▶ [Work to complete] Rewrite the text of all the records below, replacing "Check-in" with "Einchecken" and leaving everything else unchanged. Leave the pictures out of your answer.

▶ [Data for analysis]
◆ ◆ ◆ ◆

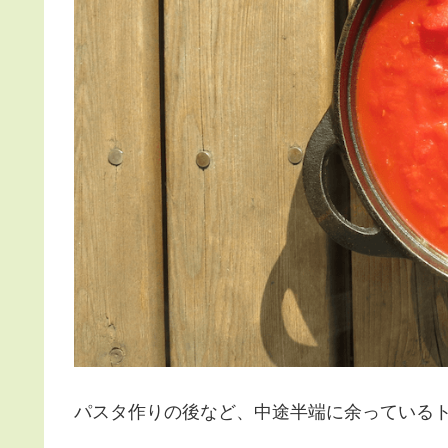
パスタ作りの後など、中途半端に余っている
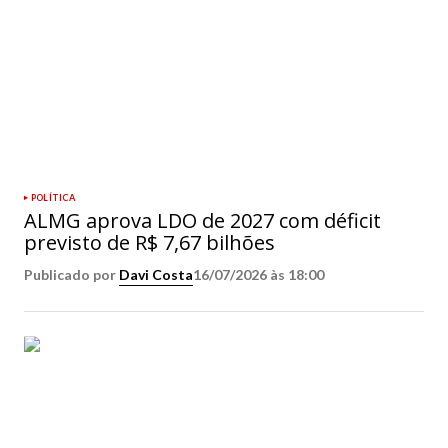
POLÍTICA
ALMG aprova LDO de 2027 com déficit
previsto de R$ 7,67 bilhões
Publicado por
Davi Costa
16/07/2026 às 18:00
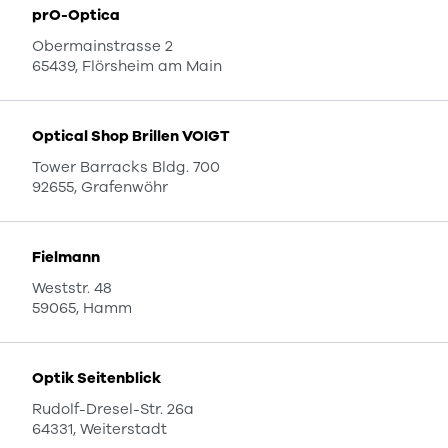
prO-Optica
Obermainstrasse 2
65439, Flörsheim am Main
Optical Shop Brillen VOIGT
Tower Barracks Bldg. 700
92655, Grafenwöhr
Fielmann
Weststr. 48
59065, Hamm
Optik Seitenblick
Rudolf-Dresel-Str. 26a
64331, Weiterstadt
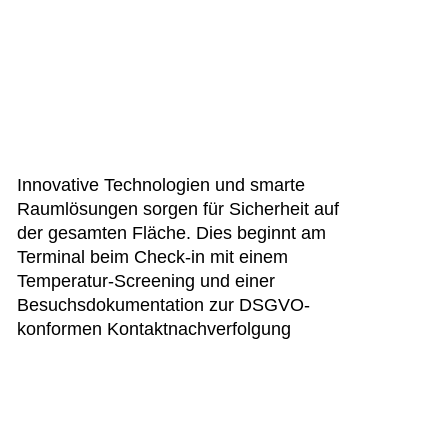
Innovative Technologien und smarte
Raumlösungen sorgen für Sicherheit auf
der gesamten Fläche. Dies beginnt am
Terminal beim Check-in mit einem
Temperatur-Screening und einer
Besuchsdokumentation zur DSGVO-
konformen Kontaktnachverfolgung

◆ ◆ ◆ ◆

▶ [Result of the task]
パスタ作りの後など、中途半端に余っている
POLÍTICA
ALMG aprova LDO de 2027 com déficit
previsto de R$ 7,67 bilhões
Publicado por
Davi Costa
16/07/2026 às 18:00
prO-Optica
Obermainstrasse 2
65439, Flörsheim am Main
Optical Shop Brillen VOIGT
Tower Barracks Bldg. 700
92655, Grafenwöhr
Fielmann
Weststr. 48
59065, Hamm
Optik Seitenblick
Rudolf-Dresel-Str. 26a
64331, Weiterstadt
Innovative Technologien und smarte
Raumlösungen sorgen für Sicherheit auf
der gesamten Fläche. Dies beginnt am
Terminal beim Einchecken mit einem
Temperatur-Screening und einer
Besuchsdokumentation zur DSGVO-
konformen Kontaktnachverfolgung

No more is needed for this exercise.